The oil prices were rather stable in December, going up by only 2 percent over November 2017. They had jacked up by 9 percent in October 2017, but the government’s response was a 1.9 percent increase in gasoline prices. Other instances of month-on-month rise in international oil prices from Jul-Sep resulted in little to no increase in petroleum product prices. That is where the real problem was.

Recall that the Finance Ministry in that period was briefly headed by Ishaq Dar who later went on leaves. The continuous court appearances and NAB proceedings meant he had little time to make the tough and right calls. His last few months ever since the NAB hearings cost the country some precious tax revenue. Miftah, in his first week at the office, has shown more clarity and sense of direction in taking the right yet tough step.

This column has long maintained that oil prices have to be a pass on item, especially when the oil import bill has reached new highs. Pricing is one critical tool to curb unnecessary demand, without hurting any taxation targets, as the necessary demand would ensure enough revenue is generated even at high rates.

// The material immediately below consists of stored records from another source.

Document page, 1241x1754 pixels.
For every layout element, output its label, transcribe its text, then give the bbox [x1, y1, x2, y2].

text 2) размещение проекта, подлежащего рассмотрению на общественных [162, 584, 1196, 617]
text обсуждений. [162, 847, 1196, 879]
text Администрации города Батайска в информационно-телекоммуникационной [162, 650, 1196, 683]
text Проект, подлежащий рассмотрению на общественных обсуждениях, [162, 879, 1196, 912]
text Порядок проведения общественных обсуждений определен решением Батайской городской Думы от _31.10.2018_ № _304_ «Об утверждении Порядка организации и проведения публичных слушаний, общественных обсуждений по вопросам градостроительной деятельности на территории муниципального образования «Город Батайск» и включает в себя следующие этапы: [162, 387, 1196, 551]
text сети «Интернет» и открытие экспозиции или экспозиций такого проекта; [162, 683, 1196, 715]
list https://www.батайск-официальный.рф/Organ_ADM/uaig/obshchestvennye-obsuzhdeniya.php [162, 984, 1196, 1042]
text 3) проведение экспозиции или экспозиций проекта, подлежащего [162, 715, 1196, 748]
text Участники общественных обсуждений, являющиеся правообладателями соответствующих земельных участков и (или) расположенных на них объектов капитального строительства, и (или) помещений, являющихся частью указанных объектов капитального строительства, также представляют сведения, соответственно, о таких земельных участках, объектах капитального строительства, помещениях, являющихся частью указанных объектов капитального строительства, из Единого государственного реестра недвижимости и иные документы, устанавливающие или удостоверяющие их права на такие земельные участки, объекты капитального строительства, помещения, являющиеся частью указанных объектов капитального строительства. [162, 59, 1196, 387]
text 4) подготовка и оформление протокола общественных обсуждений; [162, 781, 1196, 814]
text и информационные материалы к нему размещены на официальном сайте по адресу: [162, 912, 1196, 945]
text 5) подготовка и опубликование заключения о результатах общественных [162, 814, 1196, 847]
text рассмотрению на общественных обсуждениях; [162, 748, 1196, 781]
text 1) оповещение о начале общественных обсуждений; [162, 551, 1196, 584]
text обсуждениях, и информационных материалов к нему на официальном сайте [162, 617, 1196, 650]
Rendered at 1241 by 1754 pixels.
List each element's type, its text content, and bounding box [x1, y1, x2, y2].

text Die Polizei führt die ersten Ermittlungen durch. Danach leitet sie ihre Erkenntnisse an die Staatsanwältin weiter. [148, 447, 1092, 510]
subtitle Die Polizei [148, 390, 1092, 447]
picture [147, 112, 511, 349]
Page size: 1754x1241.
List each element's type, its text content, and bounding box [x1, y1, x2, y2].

The government had adopted the practice of fortnight petroleum products’ price revision, which for some reason was discontinued after just two months. That could still be adopted, especially in times of rising global oil prices, to reduce risk of losing out on revenues.

At the same time, an eye or two, need to be kept on the diesel prices. The GST on diesel still appears to be on the higher side, despite having come down from 35.5 percent in August 2017. Bear in mind, diesel price and consumption has more far reaching consequences on the broader economy, and the idea is to not curb the usage. Prices are high enough to achieve revenue collection targets, even if the GST is reduced to the standard 17 percent.